Presenter: so at the point when you and the other weapons inspectors pulled out last time round, the situation was what? I mean his version is that between 90 and 95% of the weapons of mass destruction, at that time had been destroyed. Would you put it that high?
Butler: oh, this.. It’s nonsense. I mean quite frankly I despair a little that we’re wasting valuable time in talking about Ritter’s claims. I was just..
Presenter: the only reason I asked you about it.. Sorry to interrupt You..
Butler: but I just said to you a moment.. And please don’t interrupt me. I said to you a moment ago that he’s actually misleading the public. Now, we could waste a lot of time going into that, root and branch. Suffice to say this, that a very hostile Security Council in 1999, a Council that wished this whole problem would go away, when confronted with the facts, actually decided that… No, they couldn’t do that because it was the case that Iraq still retained weapons of mass destruction, and that was in circumstances where the Security Council really, truly, deeply wished that this weren’t the case and wanted some way to paper it over and have it go away. Now.. But they couldn’t because the facts were staring them in the face. Scott Ritter’s claims about those facts are nonsense and it’s not worth our time talking about them.
Presenter: the context in New Zealand is that we have a Prime Minister who has adopted the French line of saying there is no evidence at this point in time that military action is necessary and, to a large degree, the New Zealand public have accepted that; because they haven’t been given another story, I guess. That’s where the.. That’s the context of Scott Ritter’s comments in the New Zealand environment are I suppose, is that at the moment you’re talking to a group of listeners who are not yet convinced that the weapons of mass destruction are there.
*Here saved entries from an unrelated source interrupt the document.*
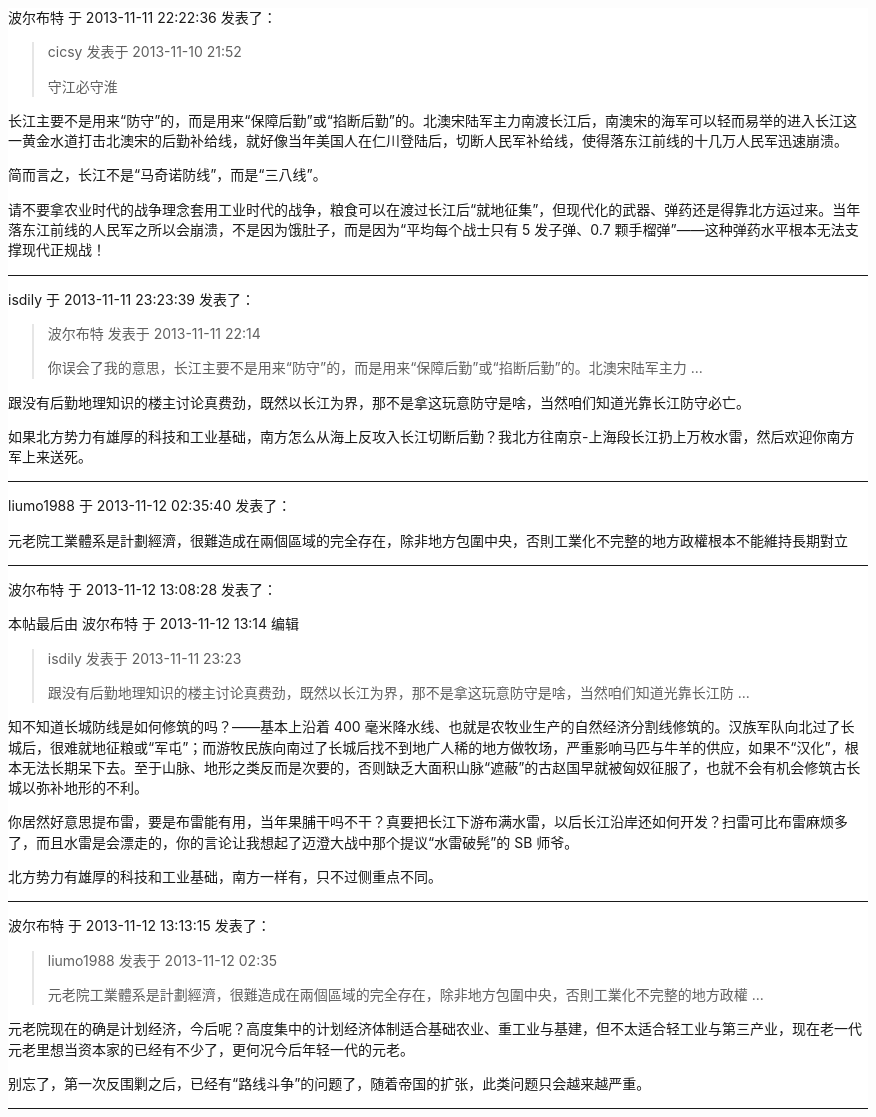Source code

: 波尔布特 于 2013-11-11 22:22:36 发表了：

> cicsy 发表于 2013-11-10 21:52
>
> 守江必守淮

长江主要不是用来“防守”的，而是用来“保障后勤”或“掐断后勤”的。北澳宋陆军主力南渡长江后，南澳宋的海军可以轻而易举的进入长江这一黄金水道打击北澳宋的后勤补给线，就好像当年美国人在仁川登陆后，切断人民军补给线，使得落东江前线的十几万人民军迅速崩溃。

简而言之，长江不是“马奇诺防线”，而是“三八线”。

请不要拿农业时代的战争理念套用工业时代的战争，粮食可以在渡过长江后“就地征集”，但现代化的武器、弹药还是得靠北方运过来。当年落东江前线的人民军之所以会崩溃，不是因为饿肚子，而是因为“平均每个战士只有 5 发子弹、0.7 颗手榴弹”——这种弹药水平根本无法支撑现代正规战！

---

isdily 于 2013-11-11 23:23:39 发表了：

> 波尔布特 发表于 2013-11-11 22:14
>
> 你误会了我的意思，长江主要不是用来“防守”的，而是用来“保障后勤”或“掐断后勤”的。北澳宋陆军主力 ...

跟没有后勤地理知识的楼主讨论真费劲，既然以长江为界，那不是拿这玩意防守是啥，当然咱们知道光靠长江防守必亡。

如果北方势力有雄厚的科技和工业基础，南方怎么从海上反攻入长江切断后勤？我北方往南京-上海段长江扔上万枚水雷，然后欢迎你南方军上来送死。

---

liumo1988 于 2013-11-12 02:35:40 发表了：

元老院工業體系是計劃經濟，很難造成在兩個區域的完全存在，除非地方包圍中央，否則工業化不完整的地方政權根本不能維持長期對立

---

波尔布特 于 2013-11-12 13:08:28 发表了：

本帖最后由 波尔布特 于 2013-11-12 13:14 编辑

> isdily 发表于 2013-11-11 23:23
>
> 跟没有后勤地理知识的楼主讨论真费劲，既然以长江为界，那不是拿这玩意防守是啥，当然咱们知道光靠长江防 ...

知不知道长城防线是如何修筑的吗？——基本上沿着 400 毫米降水线、也就是农牧业生产的自然经济分割线修筑的。汉族军队向北过了长城后，很难就地征粮或“军屯”；而游牧民族向南过了长城后找不到地广人稀的地方做牧场，严重影响马匹与牛羊的供应，如果不“汉化”，根本无法长期呆下去。至于山脉、地形之类反而是次要的，否则缺乏大面积山脉“遮蔽”的古赵国早就被匈奴征服了，也就不会有机会修筑古长城以弥补地形的不利。

你居然好意思提布雷，要是布雷能有用，当年果脯干吗不干？真要把长江下游布满水雷，以后长江沿岸还如何开发？扫雷可比布雷麻烦多了，而且水雷是会漂走的，你的言论让我想起了迈澄大战中那个提议“水雷破髡”的 SB 师爷。

北方势力有雄厚的科技和工业基础，南方一样有，只不过侧重点不同。

---

波尔布特 于 2013-11-12 13:13:15 发表了：

> liumo1988 发表于 2013-11-12 02:35
>
> 元老院工業體系是計劃經濟，很難造成在兩個區域的完全存在，除非地方包圍中央，否則工業化不完整的地方政權 ...

元老院现在的确是计划经济，今后呢？高度集中的计划经济体制适合基础农业、重工业与基建，但不太适合轻工业与第三产业，现在老一代元老里想当资本家的已经有不少了，更何况今后年轻一代的元老。

别忘了，第一次反围剿之后，已经有“路线斗争”的问题了，随着帝国的扩张，此类问题只会越来越严重。

---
Butler: well, they’re wrong. And you see you’re mixing up.. You know, you’re mixing up two things, which is the fact of the weapons of mass destruction and the usefulness of military action. What I was trying to say to you is this: Iraq does have weapons of mass destruction. That’s a fact. I mean for God’s Sake even they admitted today. Why the hell are they doing what they are doing? With the Al Samoud missiles, with the VX disposal, with the biological weapons. Can’t you see, they themselves are admitting that they have them, now that their backs are against the wall, trying to avoid war; they themselves are admitting that they lied. That’s the whole thing that we see unfolding now in Baghdad. So my point is, it’s not a question of whether or not Iraq has such weapons, it clearly does. That should not be confused however, with the idea that says because they do, the only way to fix it is to go to war. There I tend to agree with Helen Clark: I don’t think it is the only way to fix it. I think war is a terrible thing and it should be more than the rhetorical last resort, we should strive to find other ways to deal with it but you will not deal with this problem accurately if you start from the premise, Scott Ritter’s or anyone else’s, that Iraq doesn’t have weapons of mass destruction. In the name of God, they themselves are today admitting that they do. The issue is to find a way to deal with that without going to war.